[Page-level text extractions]
• • •

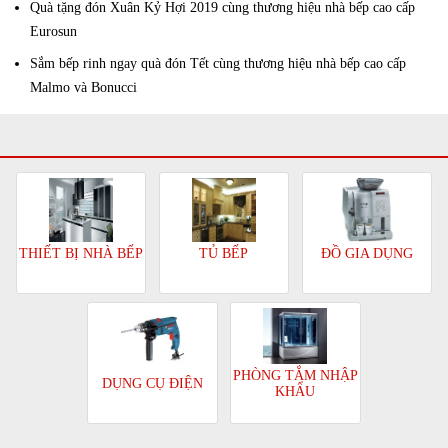
Quà tặng đón Xuân Kỷ Hợi 2019 cùng thương hiệu nhà bếp cao cấp
Eurosun
Sắm bếp rinh ngay quà đón Tết cùng thương hiệu nhà bếp cao cấp
Malmo và Bonucci
TỦ BẾP
ĐỒ GIA DỤNG
THIẾT BỊ NHÀ BẾP
PHÒNG TẮM NHẬP
DỤNG CỤ ĐIỆN
KHẨU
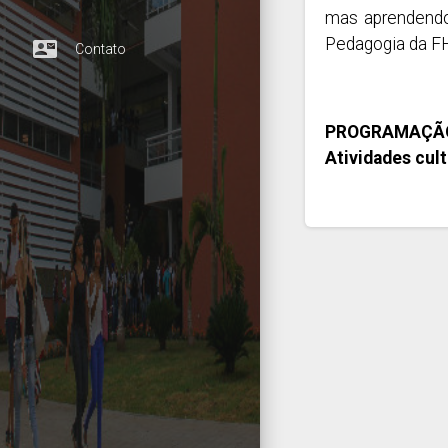
mas aprendendo
Pedagogia da F
contact_mail
Contato
PROGRAMAÇÃO
Atividades cult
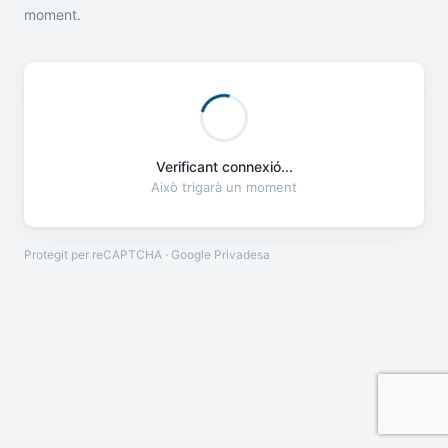
moment.
Verificant connexió...
Això trigarà un moment
Protegit per reCAPTCHA · Google
Privadesa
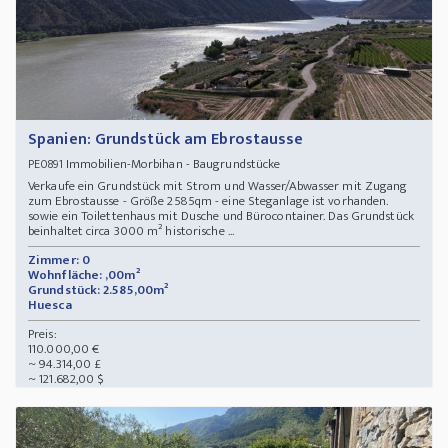
Spanien: Grundstück am Ebrostausse
Immobilien-Morbihan - Baugrundstücke
PE0891
Verkaufe ein Grundstück mit Strom und Wasser/Abwasser mit Zugang
zum Ebrostausse - Größe 2585qm - eine Steganlage ist vorhanden.
sowie ein Toilettenhaus mit Dusche und Bürocontainer. Das Grundstück
beinhaltet circa 3000 m² historische ...
Zimmer: 0
Wohnfläche: ,00m²
Grundstück: 2.585,00m²
Huesca
Preis:
110.000,00 €
~ 94.314,00 £
~ 121.682,00 $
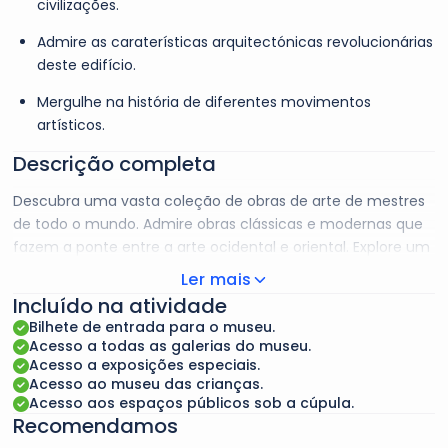
civilizações.
Admire as caraterísticas arquitectónicas revolucionárias
deste edifício.
Mergulhe na história de diferentes movimentos
artísticos.
Descrição completa
Descubra uma vasta coleção de obras de arte de mestres
de todo o mundo. Admire obras clássicas e modernas que
fazem a ponte entre a arte ocidental e oriental. Explore um
dos maiores museus da região do Golfo e maravilhe-se
Ler mais
com a sua arquitetura icónica e a sua impressionante
Incluído na atividade
cúpula. O seu design único, que faz lembrar as folhas de
Bilhete de entrada para o museu.
palmeira, cria uma atmosfera encantadora enquanto
Acesso a todas as galerias do museu.
passeia pelos passadiços banhados pelo sol. Mergulhe na
Acesso a exposições especiais.
Acesso ao museu das crianças.
imensa coleção do museu e descubra uma diversidade de
Acesso aos espaços públicos sob a cúpula.
obras de arte de todo o mundo. Explore as ligações entre o
Recomendamos
Oriente e o Ocidente. Desfrute do acesso à coleção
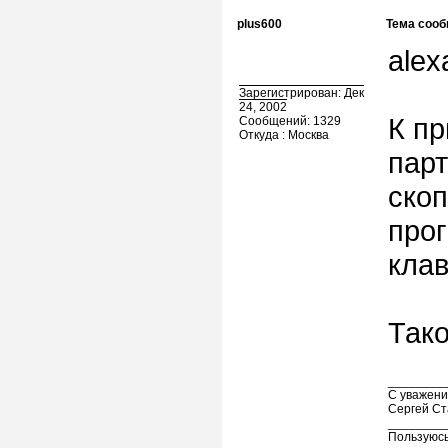
plus600
Тема сооб
alex
Зарегистрирован: Дек
24, 2002
К пр
Сообщений: 1329
Откуда : Москва
парт
скоп
прог
кла
Тако
________
С уважени
Сергей Ст
________
Пользуюсь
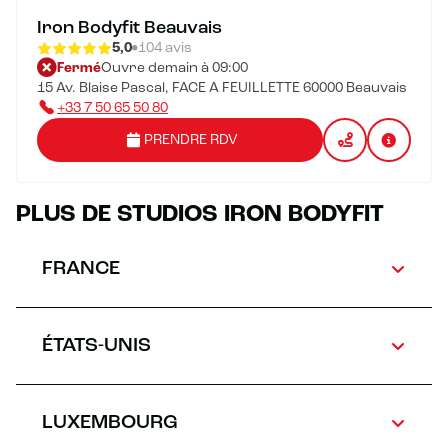
Iron Bodyfit Beauvais
5,0
104 avis
Fermé
Ouvre demain à 09:00
15 Av. Blaise Pascal, FACE A FEUILLETTE 60000 Beauvais
+33 7 50 65 50 80
PRENDRE RDV
PLUS DE STUDIOS IRON BODYFIT
FRANCE
ÉTATS-UNIS
LUXEMBOURG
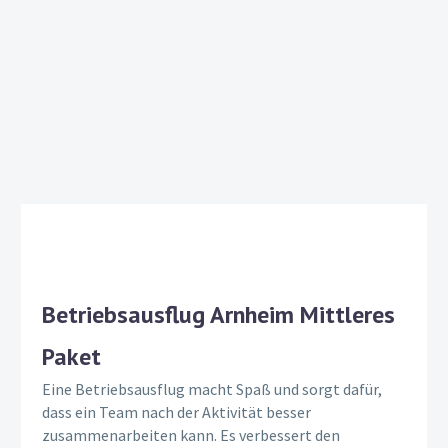
Betriebsausflug Arnheim Mittleres
Paket
Eine Betriebsausflug macht Spaß und sorgt dafür,
dass ein Team nach der Aktivität besser
zusammenarbeiten kann. Es verbessert den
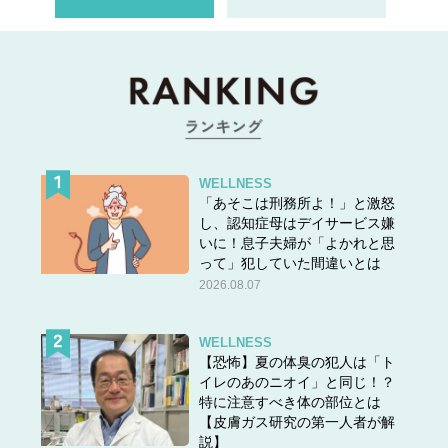
WELLNESS
「あそこは刑務所よ！」と激怒
し、認知症母はデイサービス嫌
いに！息子夫婦が「よかれと思
って」犯していた間違いとは
2026.08.07
WELLNESS
【恐怖】夏の体臭の犯人は「ト
イレのあのニオイ」と同じ！？
特に注意すべき体の部位とは
【皮膚ガス研究の第一人者が解
説】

• • •

The task | The expected answer is the data retyped exactly, without pictures.

Finished task |
Quà tặng đón Xuân Kỷ Hợi 2019 cùng thương hiệu nhà bếp cao cấp
Eurosun
Sắm bếp rinh ngay quà đón Tết cùng thương hiệu nhà bếp cao cấp
Malmo và Bonucci
TỦ BẾP
ĐỒ GIA DỤNG
THIẾT BỊ NHÀ BẾP
PHÒNG TẮM NHẬP
DỤNG CỤ ĐIỆN
KHẨU
mas aprendendo
Pedagogia da F
contact_mail
Contato
PROGRAMAÇÃO
Atividades cult
moment.
Verificant connexió...
Això trigarà un moment
Protegit per reCAPTCHA · Google
Privadesa
Spanien: Grundstück am Ebrostausse
Immobilien-Morbihan - Baugrundstücke
PE0891
Verkaufe ein Grundstück mit Strom und Wasser/Abwasser mit Zugang
zum Ebrostausse - Größe 2585qm - eine Steganlage ist vorhanden.
sowie ein Toilettenhaus mit Dusche und Bürocontainer. Das Grundstück
beinhaltet circa 3000 m² historische ...
Zimmer: 0
Wohnfläche: ,00m²
Grundstück: 2.585,00m²
Huesca
Preis:
110.000,00 €
~ 94.314,00 £
~ 121.682,00 $
civilizações.
Admire as caraterísticas arquitectónicas revolucionárias
deste edifício.
Mergulhe na história de diferentes movimentos
artísticos.
Descrição completa
Descubra uma vasta coleção de obras de arte de mestres
de todo o mundo. Admire obras clássicas e modernas que
fazem a ponte entre a arte ocidental e oriental. Explore um
dos maiores museus da região do Golfo e maravilhe-se
Ler mais
com a sua arquitetura icónica e a sua impressionante
Incluído na atividade
cúpula. O seu design único, que faz lembrar as folhas de
Bilhete de entrada para o museu.
palmeira, cria uma atmosfera encantadora enquanto
Acesso a todas as galerias do museu.
passeia pelos passadiços banhados pelo sol. Mergulhe na
Acesso a exposições especiais.
Acesso ao museu das crianças.
imensa coleção do museu e descubra uma diversidade de
Acesso aos espaços públicos sob a cúpula.
obras de arte de todo o mundo. Explore as ligações entre o
Recomendamos
Oriente e o Ocidente. Desfrute do acesso à coleção
plus600
Тема сооб
alex
Зарегистрирован: Дек
24, 2002
К пр
Сообщений: 1329
Откуда : Москва
парт
скоп
прог
кла
Тако
________
С уважени
Сергей Ст
________
Пользуюсь
Iron Bodyfit Beauvais
5,0
104 avis
Fermé
Ouvre demain à 09:00
15 Av. Blaise Pascal, FACE A FEUILLETTE 60000 Beauvais
+33 7 50 65 50 80
PRENDRE RDV
PLUS DE STUDIOS IRON BODYFIT
FRANCE
ÉTATS-UNIS
LUXEMBOURG
Betriebsausflug Arnheim Mittleres
Paket
Eine Betriebsausflug macht Spaß und sorgt dafür,
dass ein Team nach der Aktivität besser
zusammenarbeiten kann. Es verbessert den
WELLNESS
「あそこは刑務所よ！」と激怒
し、認知症母はデイサービス嫌
いに！息子夫婦が「よかれと思
って」犯していた間違いとは
2026.08.07
WELLNESS
【恐怖】夏の体臭の犯人は「ト
イレのあのニオイ」と同じ！？
特に注意すべき体の部位とは
【皮膚ガス研究の第一人者が解
説】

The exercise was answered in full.